■ **Goal of the exercise**
Using the records below, quote only the span that opens with the line containing "hfov_deg: 18.7" and closes with the line containing "exposure_s: 1/125", exactly and inclusively.

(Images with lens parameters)
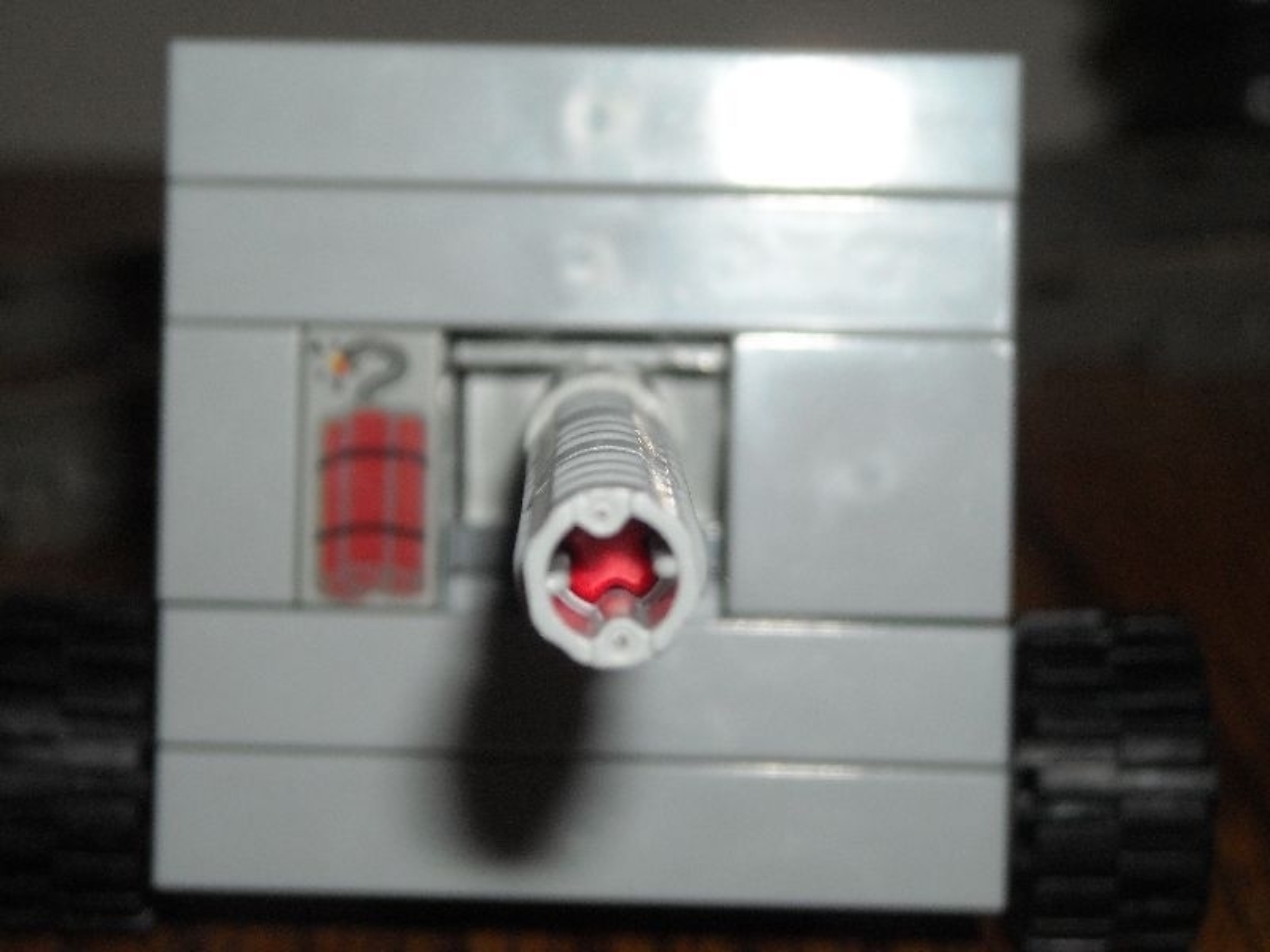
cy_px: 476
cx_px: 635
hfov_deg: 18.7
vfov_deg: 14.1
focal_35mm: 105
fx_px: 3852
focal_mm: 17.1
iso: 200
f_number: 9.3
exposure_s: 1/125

==

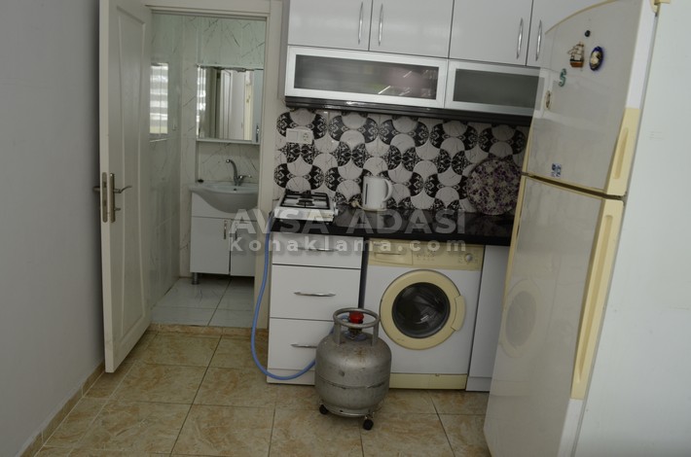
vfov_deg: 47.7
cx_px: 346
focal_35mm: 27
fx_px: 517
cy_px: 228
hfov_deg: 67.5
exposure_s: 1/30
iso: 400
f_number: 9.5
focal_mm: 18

■ **Answer to the exercise**
hfov_deg: 18.7
vfov_deg: 14.1
focal_35mm: 105
fx_px: 3852
focal_mm: 17.1
iso: 200
f_number: 9.3
exposure_s: 1/125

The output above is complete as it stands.